Introduction: Adenomyosis, which affects > 20% of reproductive-age women, is a major cause of infertility. Defective decidualization of endometrial stromal cells (ESCs) is a key pathogenic feature of adenomyosis; however, the underlying redox-metabolic mechanisms remain unclear.

Objectives: This study aims to define how ferroptosis impairs decidualization and to investigate the cooperative role of solute carrier family 7 member 11 (SLC7A11) and the pentose phosphate pathway (PPP) enzyme glucose-6-phosphate dehydrogenase (G6PD) in maintaining redox homeostasis.

Methods: Eutopic endometrial tissues were obtained from 24 patients with adenomyosis and 22 fertile controls. A tamoxifen-induced mouse adenomyosis model (n = 20) and the pseudopregnancy decidualization assay were also used. Primary human ESCs were decidualized in vitro. Experimental approaches comprised RNA interference knockdown, adenoviral overexpression, stable-isotope tracing, liquid chromatography-mass spectrometry metabolomics, and iron modulation. Decidualization was assessed by evaluating insulin-like growth factor-binding protein 1 and prolactin expression, reactive oxygen species, lipid peroxidation, and nicotinamide adenine dinucleotide phosphate (NADPH)/NADP⁺ ratio.

Results: Ferroptosis was exacerbated in ESCs from patients with adenomyosis, as evidenced by elevated lipid peroxidation and iron accumulation alongside downregulated SLC7A11 and glutathione peroxidase 4. In both clinical samples and mice with adenomyosis, this ferroptotic phenotype correlated with impaired decidualization. Decidualization upregulated SLC7A11, enhancing the glutathione-based antioxidant system. SLC7A11 expression was positively associated with established markers of endometrial receptivity. Functional studies confirmed that SLC7A11 knockdown and pharmacologic inhibition both disrupted decidualization. Mechanistically, decidualization reprogrammed glucose metabolism, augmenting the PPP and its key enzyme G6PD to generate NADPH. SLC7A11 and G6PD acted synergistically to maintain redox homeostasis by supporting glutathione synthesis. Critically, this axis protected ESCs against iron overload-induced oxidative stress, rescuing decidualization defects.

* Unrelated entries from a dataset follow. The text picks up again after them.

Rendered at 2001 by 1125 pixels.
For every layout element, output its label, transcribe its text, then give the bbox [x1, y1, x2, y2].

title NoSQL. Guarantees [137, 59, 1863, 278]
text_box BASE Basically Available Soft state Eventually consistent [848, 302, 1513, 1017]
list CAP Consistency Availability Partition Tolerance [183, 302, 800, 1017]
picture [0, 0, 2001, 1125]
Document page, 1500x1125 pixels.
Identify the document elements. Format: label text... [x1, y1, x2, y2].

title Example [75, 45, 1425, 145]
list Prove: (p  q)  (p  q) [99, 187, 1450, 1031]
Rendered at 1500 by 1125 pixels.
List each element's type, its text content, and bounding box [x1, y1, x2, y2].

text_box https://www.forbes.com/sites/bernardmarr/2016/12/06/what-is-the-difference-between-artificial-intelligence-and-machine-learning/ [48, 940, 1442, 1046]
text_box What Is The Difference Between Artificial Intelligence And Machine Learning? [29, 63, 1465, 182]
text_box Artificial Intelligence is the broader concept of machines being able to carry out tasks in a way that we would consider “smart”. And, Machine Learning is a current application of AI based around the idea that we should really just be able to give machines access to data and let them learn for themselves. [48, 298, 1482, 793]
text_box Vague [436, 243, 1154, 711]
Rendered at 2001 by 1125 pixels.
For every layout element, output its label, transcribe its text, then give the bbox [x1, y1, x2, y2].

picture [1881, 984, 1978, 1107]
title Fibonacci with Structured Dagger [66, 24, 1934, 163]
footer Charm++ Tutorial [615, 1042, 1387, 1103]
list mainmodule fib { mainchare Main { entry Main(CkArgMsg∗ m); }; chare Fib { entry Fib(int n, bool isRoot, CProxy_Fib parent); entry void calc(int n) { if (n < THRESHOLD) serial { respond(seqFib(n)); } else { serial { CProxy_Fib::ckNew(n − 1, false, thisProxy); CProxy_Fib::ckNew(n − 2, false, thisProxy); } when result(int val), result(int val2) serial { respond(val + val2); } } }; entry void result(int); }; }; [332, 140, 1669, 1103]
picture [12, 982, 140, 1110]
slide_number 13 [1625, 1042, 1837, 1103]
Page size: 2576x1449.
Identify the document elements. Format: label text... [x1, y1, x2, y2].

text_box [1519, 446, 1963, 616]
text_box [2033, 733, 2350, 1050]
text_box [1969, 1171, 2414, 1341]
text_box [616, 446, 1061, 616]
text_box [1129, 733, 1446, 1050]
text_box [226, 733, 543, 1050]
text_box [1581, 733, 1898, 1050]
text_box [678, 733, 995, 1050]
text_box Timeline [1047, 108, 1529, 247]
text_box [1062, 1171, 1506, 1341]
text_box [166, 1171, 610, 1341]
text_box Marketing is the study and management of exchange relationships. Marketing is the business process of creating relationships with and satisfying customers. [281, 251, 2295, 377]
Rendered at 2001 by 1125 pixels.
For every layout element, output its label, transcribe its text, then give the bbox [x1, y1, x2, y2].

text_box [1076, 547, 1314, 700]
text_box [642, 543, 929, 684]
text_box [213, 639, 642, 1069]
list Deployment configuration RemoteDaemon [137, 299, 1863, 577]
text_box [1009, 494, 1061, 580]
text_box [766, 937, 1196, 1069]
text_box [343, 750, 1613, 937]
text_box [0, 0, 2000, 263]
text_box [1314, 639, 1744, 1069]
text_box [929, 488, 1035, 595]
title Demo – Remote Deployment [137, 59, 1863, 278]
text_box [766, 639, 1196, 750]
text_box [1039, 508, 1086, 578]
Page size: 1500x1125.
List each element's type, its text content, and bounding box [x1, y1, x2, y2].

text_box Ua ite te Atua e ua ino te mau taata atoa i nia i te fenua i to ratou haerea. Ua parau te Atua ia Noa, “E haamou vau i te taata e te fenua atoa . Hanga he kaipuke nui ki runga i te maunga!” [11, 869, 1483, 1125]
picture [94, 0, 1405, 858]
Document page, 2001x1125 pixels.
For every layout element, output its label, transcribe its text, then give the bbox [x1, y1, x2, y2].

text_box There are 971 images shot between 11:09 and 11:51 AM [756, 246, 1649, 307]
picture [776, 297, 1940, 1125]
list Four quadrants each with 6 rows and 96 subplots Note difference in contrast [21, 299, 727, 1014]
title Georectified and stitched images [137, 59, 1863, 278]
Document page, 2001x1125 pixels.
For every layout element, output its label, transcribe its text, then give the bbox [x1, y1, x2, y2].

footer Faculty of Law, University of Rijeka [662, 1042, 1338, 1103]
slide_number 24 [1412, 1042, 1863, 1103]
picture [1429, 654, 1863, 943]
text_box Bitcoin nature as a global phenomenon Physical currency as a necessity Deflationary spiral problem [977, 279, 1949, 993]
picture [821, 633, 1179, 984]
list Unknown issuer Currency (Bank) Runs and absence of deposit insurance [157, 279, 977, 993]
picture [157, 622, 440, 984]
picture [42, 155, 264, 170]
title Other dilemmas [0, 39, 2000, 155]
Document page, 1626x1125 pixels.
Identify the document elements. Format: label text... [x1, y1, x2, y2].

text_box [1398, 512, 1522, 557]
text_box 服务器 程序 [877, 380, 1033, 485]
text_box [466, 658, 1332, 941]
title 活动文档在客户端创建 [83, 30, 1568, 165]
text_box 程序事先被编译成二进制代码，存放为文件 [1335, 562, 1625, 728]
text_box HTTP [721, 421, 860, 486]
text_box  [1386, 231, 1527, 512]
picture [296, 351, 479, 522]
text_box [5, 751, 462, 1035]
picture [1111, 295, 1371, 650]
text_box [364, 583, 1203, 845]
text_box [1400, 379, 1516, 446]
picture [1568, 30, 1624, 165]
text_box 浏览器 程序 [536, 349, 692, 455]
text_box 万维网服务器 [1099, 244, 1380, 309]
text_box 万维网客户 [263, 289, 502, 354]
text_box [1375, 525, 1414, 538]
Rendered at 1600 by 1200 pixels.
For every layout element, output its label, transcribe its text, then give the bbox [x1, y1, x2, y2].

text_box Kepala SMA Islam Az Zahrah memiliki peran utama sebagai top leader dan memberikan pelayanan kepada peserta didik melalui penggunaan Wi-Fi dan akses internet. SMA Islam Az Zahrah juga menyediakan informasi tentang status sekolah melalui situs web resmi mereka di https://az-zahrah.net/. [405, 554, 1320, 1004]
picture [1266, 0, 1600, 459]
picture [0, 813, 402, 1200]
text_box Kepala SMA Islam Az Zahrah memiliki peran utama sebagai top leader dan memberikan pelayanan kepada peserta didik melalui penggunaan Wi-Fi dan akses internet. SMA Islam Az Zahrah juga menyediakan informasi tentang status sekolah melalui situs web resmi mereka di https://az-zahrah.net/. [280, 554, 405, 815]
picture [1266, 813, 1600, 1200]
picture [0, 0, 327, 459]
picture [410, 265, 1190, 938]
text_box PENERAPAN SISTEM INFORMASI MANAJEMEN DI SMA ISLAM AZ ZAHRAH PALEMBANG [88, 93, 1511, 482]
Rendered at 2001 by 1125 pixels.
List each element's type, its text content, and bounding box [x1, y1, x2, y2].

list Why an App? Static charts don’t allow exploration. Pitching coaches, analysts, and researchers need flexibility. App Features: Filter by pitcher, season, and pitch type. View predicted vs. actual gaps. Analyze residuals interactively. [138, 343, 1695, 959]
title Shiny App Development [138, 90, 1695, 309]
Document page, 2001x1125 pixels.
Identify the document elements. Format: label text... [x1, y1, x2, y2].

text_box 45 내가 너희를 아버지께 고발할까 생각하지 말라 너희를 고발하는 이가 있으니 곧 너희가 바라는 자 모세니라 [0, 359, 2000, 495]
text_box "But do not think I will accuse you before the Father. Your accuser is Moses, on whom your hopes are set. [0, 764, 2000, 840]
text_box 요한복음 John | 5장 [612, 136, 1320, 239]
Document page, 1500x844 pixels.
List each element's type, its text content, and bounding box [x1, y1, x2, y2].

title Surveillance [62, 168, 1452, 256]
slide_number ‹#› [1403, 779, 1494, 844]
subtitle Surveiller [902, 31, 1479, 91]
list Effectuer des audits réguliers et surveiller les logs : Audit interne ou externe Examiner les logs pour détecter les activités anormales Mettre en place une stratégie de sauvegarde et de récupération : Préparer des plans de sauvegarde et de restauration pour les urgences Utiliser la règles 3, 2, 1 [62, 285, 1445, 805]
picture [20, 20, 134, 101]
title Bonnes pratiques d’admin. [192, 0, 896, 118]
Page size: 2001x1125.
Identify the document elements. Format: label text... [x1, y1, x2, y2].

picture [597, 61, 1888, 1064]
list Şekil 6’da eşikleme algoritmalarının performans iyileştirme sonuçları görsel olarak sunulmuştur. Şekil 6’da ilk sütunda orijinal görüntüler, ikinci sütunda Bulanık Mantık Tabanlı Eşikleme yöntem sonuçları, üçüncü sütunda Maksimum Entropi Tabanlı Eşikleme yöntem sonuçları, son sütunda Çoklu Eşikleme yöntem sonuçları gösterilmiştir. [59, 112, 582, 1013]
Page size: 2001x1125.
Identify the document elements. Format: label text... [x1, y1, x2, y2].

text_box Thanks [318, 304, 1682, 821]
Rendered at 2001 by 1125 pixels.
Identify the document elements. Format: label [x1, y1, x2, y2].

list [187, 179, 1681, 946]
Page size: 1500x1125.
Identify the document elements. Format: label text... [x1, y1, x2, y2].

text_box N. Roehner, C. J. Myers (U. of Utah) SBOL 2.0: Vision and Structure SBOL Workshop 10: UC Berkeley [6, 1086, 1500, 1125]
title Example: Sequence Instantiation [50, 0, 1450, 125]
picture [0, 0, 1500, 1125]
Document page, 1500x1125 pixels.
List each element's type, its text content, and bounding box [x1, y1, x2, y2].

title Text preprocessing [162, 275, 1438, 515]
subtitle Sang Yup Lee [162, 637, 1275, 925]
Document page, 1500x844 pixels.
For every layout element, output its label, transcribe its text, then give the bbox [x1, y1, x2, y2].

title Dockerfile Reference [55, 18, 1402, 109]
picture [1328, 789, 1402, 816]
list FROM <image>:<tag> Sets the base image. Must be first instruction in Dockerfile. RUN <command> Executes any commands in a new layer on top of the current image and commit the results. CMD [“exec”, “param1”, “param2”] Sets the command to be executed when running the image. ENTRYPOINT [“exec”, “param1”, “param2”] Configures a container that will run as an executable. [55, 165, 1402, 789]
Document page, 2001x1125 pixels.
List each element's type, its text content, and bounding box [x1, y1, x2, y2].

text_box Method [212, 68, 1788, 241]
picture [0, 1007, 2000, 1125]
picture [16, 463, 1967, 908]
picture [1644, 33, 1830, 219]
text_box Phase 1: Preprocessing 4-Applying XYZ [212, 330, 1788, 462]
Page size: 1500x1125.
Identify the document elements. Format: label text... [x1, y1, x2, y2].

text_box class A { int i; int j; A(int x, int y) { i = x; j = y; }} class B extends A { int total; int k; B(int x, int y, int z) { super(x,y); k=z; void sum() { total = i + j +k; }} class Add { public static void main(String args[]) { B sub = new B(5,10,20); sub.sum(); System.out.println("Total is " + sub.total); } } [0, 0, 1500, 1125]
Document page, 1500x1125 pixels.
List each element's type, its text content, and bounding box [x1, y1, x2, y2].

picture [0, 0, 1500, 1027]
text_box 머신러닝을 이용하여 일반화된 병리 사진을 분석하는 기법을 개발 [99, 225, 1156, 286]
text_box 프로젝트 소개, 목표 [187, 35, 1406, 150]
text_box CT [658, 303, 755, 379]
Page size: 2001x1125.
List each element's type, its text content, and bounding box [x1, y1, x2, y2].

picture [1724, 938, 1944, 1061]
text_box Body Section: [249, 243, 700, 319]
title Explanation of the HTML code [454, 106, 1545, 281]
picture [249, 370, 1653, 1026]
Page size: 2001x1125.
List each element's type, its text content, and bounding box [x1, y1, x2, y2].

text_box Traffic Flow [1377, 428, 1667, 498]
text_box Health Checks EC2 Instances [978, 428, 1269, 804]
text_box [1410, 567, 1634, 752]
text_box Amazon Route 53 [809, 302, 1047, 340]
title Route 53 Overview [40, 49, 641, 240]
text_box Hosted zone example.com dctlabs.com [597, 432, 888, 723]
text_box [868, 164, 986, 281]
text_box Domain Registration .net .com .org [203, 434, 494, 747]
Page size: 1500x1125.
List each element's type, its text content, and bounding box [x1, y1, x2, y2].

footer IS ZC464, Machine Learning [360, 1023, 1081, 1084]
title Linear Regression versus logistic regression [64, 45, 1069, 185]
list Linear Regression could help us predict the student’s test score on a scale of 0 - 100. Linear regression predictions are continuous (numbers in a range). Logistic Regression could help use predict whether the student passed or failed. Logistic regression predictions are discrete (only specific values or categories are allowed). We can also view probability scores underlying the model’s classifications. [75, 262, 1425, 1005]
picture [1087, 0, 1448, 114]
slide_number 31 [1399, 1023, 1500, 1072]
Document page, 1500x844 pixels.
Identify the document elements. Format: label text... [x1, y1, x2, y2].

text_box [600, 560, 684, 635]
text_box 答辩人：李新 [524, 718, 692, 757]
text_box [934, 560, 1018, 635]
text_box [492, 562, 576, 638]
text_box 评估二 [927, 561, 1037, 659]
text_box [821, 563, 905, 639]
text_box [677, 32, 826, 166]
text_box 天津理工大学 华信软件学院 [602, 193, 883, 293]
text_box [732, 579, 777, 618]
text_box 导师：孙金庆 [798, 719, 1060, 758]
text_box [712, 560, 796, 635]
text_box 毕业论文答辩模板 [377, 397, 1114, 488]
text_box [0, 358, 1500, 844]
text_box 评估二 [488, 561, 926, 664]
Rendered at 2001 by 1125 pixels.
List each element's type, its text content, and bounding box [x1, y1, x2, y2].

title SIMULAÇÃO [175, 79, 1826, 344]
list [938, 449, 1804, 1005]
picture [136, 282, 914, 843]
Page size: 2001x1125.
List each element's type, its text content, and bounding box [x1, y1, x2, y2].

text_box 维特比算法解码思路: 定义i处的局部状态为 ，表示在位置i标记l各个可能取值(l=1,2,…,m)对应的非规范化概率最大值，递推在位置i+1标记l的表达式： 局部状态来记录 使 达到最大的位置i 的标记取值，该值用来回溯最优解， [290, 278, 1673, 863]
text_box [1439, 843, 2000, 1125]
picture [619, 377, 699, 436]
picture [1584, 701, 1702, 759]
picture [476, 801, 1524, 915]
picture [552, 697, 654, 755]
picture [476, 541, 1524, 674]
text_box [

Conclusion: The SLC7A11-G6PD axis cooperatively counteracted ferroptosis during decidualization. SLC7A11-G6PD downregulation in adenomyosis resulted in oxidative damage and infertility. Pharmacological targeting of this redox axis may represent a novel therapeutic strategy for restoring endometrial receptivity in adenomyosis.

Keywords: Adenomyosis; Decidualization; Ferroptosis; G6PD; NADPH–glutathione axis; SLC7A11.